Dün gece bir ateistle mesajlasmıstım, uzun uzun. Bana bir sürü sorular sordu bende kendi çapımda cevap verdim. Lakin o benim sorduğum sorulara cevap veremedi.
Söylediği şu nokta can alıcıydı. Bundan 1400 yıl önce gönderilmiş bir kitap için 3 saatimi ayıramam. Ulan bir ayeti anlamak için ben bile gece boyu düşünüyorum. Kaldıki alimler yatmıyorlar bile. E siz zina ile sarhoş kafa ve kibirle, yüzüne bakarak mi anlıyorsunuz kitabı? Ben şimdiye kadar tefsir ve fıkıh okuyan bir ateiste denk gelmedim? Siz geldiniz mi?
Birde kur anı iki tefsir ve uzman bir ilahiyatçı eşliğinde okuyun bakalım sonuç ne olacak.
Adam boşlukta kalmış intihar etmek üzere halini marifet sanıyor. Iman etmeyi küçümsüyor. Ulan beynindeki bütün soruları kur an cevaplandırdıgı için iman ediyorsun. Benim elimde kur an var. Seninkınde ne var peki. Yasaların, adaletin, ahlakın, var oluşun neye göre?
geleneksel din inancını yitirme raddesine gelmiş insanda bile unuttuğu nüve imanını koruması için direnir içinde. dışarıdan gelen çağrıya sırtını dönse bile, tüm bu reddedişe rağmen içindeki bu çığlığa hayır diyemeyen insan, tanrı inancını ölene dek korur.
ama sürüye uyarak bir tanrı olgusuna inandığını sanan insan ise er geç bir gün derin sarsıntılı sınamaya tabi tutulacak ve o zaman ya tamamen imanını kaybedecek ya da sağlamlaştıracaktır.
tanrı belki de insanın ruhunda yarattığı depremle sınıyor imanımızı. bilemedim ben. ama var olduğunu biliyorum.
Birey Alt edemeyip üstesinden gelemediği ya da aklının açıklamayı reddettiği durumlarda, delirmemek için kendisinden daha önemli, güçlü bir varlığa ihtiyaç duyar ve bu varlığına ihtiyaç duyduğu olguya yücelik addeder.

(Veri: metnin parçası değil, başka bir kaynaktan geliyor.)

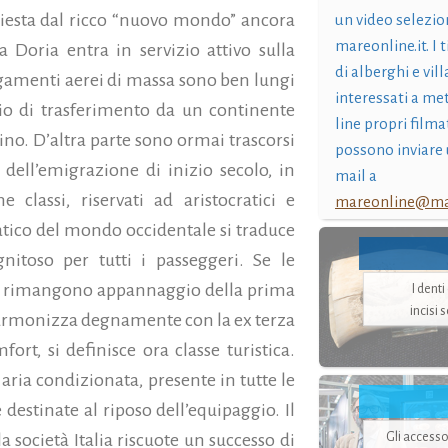
iesta dal ricco “nuovo mondo” ancora
un video selezio
mareonline.it. I t
 Doria entra in servizio attivo sulla
di alberghi e vil
egamenti aerei di massa sono ben lungi
interessati a me
aggio di trasferimento da un continente
line propri filma
cino. D’altra parte sono ormai trascorsi
possono inviare 
e dell’emigrazione di inizio secolo, in
mail a
 classi, riservati ad aristocratici e
mareonline@mar
atico del mondo occidentale si traduce
nitoso per tutti i passeggeri. Se le
ato rimangono appannaggio della prima
I dent
incisi 
 si armonizza degnamente con la ex terza
ort, si definisce ora classe turistica.
 aria condizionata, presente in tutte le
 destinate al riposo dell’equipaggio. Il
Gli accesso
a società Italia riscuote un successo di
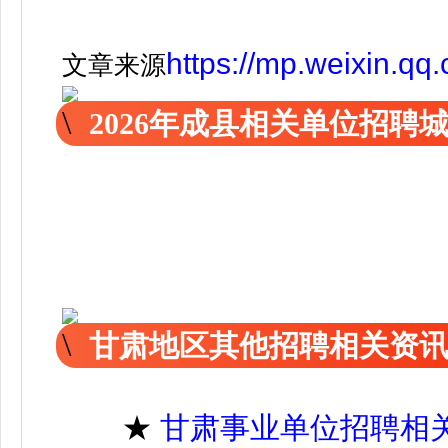
https://mp.weixin.
文章来源
2026年成县相关单位招
甘肃地区其他招聘相关资
★
甘肃事业单位招聘相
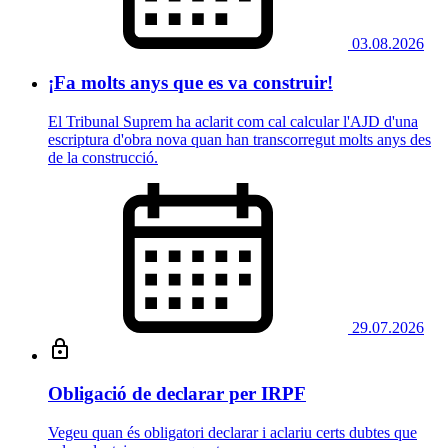
03.08.2026
¡Fa molts anys que es va construir!
El Tribunal Suprem ha aclarit com cal calcular l'AJD d'una
escriptura d'obra nova quan han transcorregut molts anys des
de la construcció.
29.07.2026
Obligació de declarar per IRPF
Vegeu quan és obligatori declarar i aclariu certs dubtes que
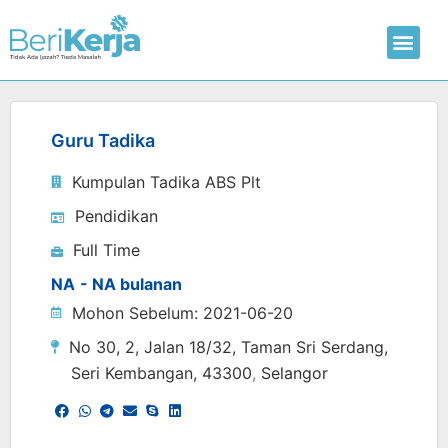
Laman Utama
Hantar CV
Guru Tadika
Kumpulan Tadika ABS Plt
Pendidikan
Full Time
NA
- NA bulanan
Mohon Sebelum: 2021-06-20
No 30, 2, Jalan 18/32, Taman Sri Serdang,
Seri Kembangan
, 43300
,
Selangor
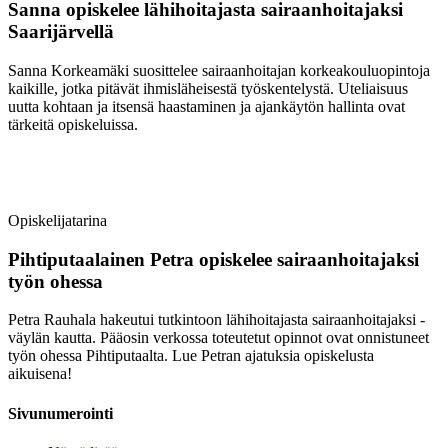
Sanna opiskelee lähihoitajasta sairaanhoitajaksi
Saarijärvellä
Sanna Korkeamäki suosittelee sairaanhoitajan korkeakouluopintoja
kaikille, jotka pitävät ihmisläheisestä työskentelystä. Uteliaisuus
uutta kohtaan ja itsensä haastaminen ja ajankäytön hallinta ovat
tärkeitä opiskeluissa.
Opiskelijatarina
Pihtiputaalainen Petra opiskelee sairaanhoitajaksi
työn ohessa
Petra Rauhala hakeutui tutkintoon lähihoitajasta sairaanhoitajaksi -
väylän kautta. Pääosin verkossa toteutetut opinnot ovat onnistuneet
työn ohessa Pihtiputaalta. Lue Petran ajatuksia opiskelusta
aikuisena!
Sivunumerointi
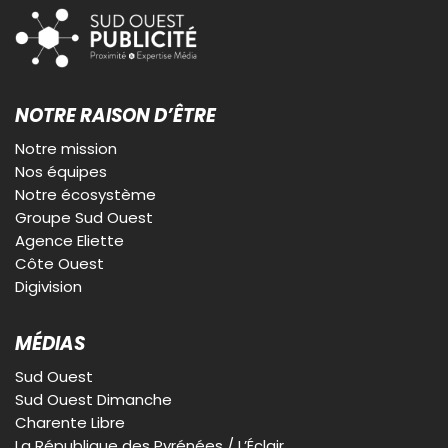
NOTRE RAISON D’ÊTRE
Notre mission
Nos équipes
Notre écosystème
Groupe Sud Ouest
Agence Eliette
Côte Ouest
Digivision
MÉDIAS
Sud Ouest
Sud Ouest Dimanche
Charente Libre
La République des Pyrénées / L’Éclair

mantığına yatmayan, çözümünün kendince mümkün gözükmediği olayları sorgularken aklını yitirmemek için olayları sorgulamaktan vazgeçip öylece aklının bir kenarına kaldırarak bir sebep-sonuç ilişkisi benimser. Bu bireyin de işine gelir.
Herşeyin sebebini sonucunu kendisinden daha kompleks bir olguyla ilişkilendirir ve sorgulamak yerine aklının geri kalan büyük kısmıyla bu olguya ev sahipliği eder. Çünkü işine geliyordur.
Kendini güçsüz gördüğü için mutlaka kendinden daha güçlü bir "şey" vardır. Açıklayamadığı tüm şeyler bu kompleks olgunun işidir. Benliğini aşan tüm şeyleri o' na havale eder.